**PROBLEM TO SOLVE:** Please lay out the stretch from the line containing "ress Support & P" through the line containing "ugins and security, these" as a Markdown table with the columns Row and Line, where Row numbers each line and Line holds its text. Leave out any blank lines.

Recorded data

○ ○ ○ ○

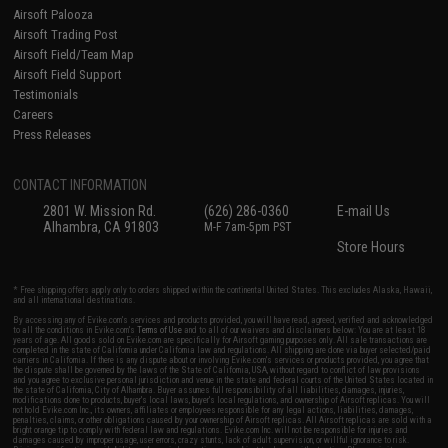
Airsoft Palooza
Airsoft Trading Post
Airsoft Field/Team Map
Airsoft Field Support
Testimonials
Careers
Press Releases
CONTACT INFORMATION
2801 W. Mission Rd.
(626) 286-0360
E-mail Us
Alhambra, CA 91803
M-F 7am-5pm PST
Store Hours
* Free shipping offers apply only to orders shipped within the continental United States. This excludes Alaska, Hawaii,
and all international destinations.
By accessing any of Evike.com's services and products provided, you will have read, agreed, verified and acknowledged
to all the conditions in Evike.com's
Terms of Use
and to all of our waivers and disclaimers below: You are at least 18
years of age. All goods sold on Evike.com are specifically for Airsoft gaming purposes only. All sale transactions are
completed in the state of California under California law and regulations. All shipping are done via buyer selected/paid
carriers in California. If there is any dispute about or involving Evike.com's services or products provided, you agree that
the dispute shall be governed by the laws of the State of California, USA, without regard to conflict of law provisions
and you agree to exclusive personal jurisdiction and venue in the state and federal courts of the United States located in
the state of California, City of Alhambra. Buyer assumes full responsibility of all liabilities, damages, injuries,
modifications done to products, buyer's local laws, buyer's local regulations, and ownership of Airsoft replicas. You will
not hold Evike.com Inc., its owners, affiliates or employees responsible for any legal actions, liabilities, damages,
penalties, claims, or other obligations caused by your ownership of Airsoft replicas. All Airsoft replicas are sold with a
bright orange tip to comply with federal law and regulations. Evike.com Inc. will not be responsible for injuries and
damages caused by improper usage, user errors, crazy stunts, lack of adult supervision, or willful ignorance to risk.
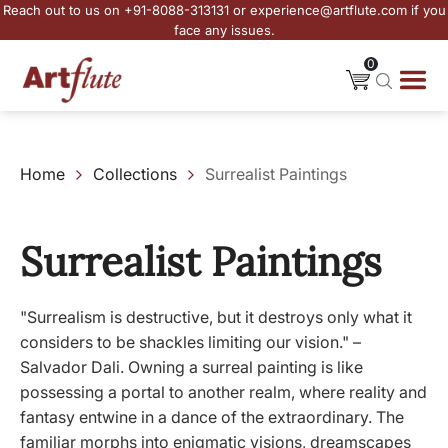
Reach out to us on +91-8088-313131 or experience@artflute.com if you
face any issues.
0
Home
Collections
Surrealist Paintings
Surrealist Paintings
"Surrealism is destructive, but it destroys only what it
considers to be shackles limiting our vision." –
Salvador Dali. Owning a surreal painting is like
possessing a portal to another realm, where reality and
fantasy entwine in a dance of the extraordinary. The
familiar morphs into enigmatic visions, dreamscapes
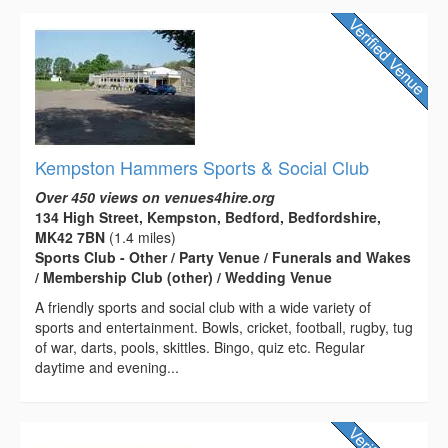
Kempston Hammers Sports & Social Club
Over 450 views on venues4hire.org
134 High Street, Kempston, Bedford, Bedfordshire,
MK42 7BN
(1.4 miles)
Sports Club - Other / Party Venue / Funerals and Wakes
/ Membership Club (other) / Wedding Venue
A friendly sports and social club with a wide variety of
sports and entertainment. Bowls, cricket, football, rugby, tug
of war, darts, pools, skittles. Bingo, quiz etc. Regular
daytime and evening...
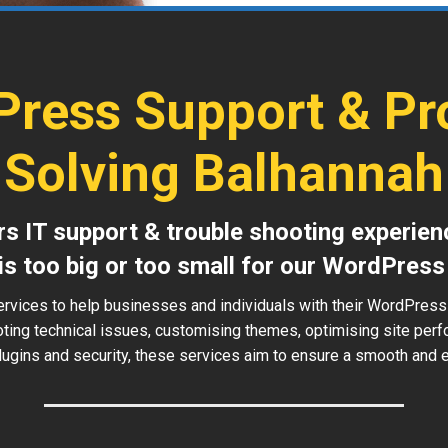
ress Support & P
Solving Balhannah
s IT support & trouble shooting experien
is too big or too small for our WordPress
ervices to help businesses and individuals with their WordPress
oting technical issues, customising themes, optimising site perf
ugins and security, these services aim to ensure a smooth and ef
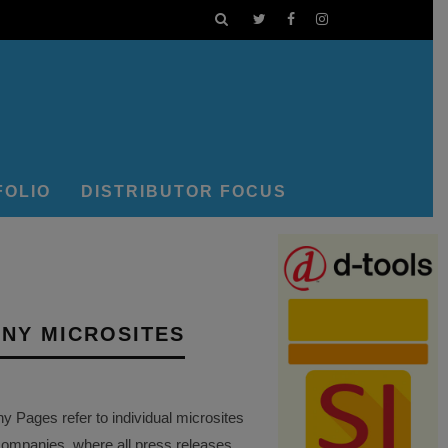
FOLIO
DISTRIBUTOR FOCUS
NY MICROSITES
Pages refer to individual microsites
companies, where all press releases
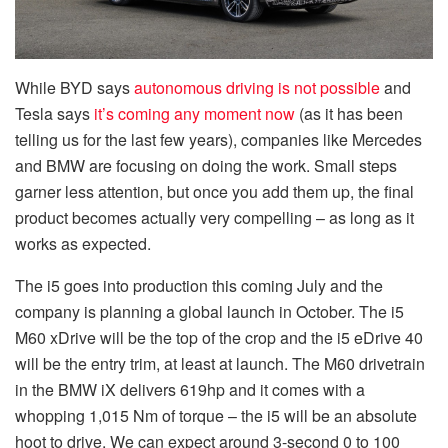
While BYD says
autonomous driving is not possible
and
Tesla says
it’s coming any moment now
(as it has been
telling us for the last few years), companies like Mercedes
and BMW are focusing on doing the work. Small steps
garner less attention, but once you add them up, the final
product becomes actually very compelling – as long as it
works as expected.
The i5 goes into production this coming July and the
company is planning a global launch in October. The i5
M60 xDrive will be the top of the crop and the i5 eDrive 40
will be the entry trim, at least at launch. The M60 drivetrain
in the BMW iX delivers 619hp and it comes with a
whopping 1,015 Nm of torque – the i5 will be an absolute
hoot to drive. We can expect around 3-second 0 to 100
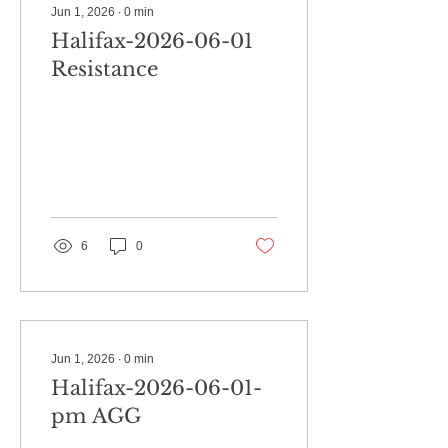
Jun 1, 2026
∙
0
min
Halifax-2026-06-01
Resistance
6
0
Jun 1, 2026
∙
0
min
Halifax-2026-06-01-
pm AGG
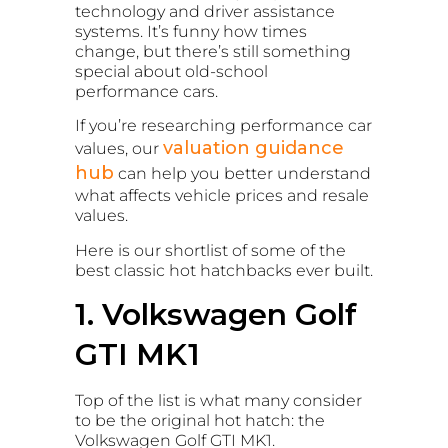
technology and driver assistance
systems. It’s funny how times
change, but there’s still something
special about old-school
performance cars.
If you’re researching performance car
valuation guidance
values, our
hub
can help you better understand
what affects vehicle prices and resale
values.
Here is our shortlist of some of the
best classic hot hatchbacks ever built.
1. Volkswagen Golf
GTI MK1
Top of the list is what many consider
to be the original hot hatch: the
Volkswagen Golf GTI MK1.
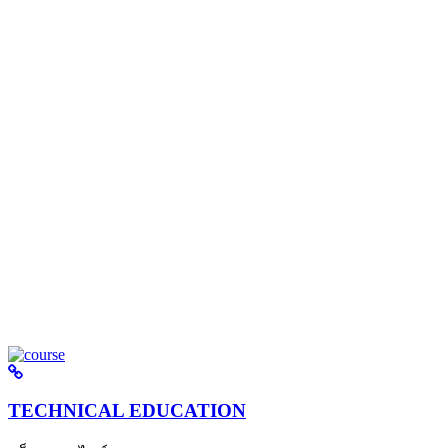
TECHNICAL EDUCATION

○ ○ ○ ○

**REPLY TO THE EXERCISE:**
| Row | Line |
|---|---|
| 1 | ress Support & P |
| 2 | Solving Balhannah |
| 3 | s IT support & trouble shooting experien |
| 4 | is too big or too small for our WordPress |
| 5 | ervices to help businesses and individuals with their WordPress |
| 6 | oting technical issues, customising themes, optimising site perf |
| 7 | ugins and security, these services aim to ensure a smooth and ef |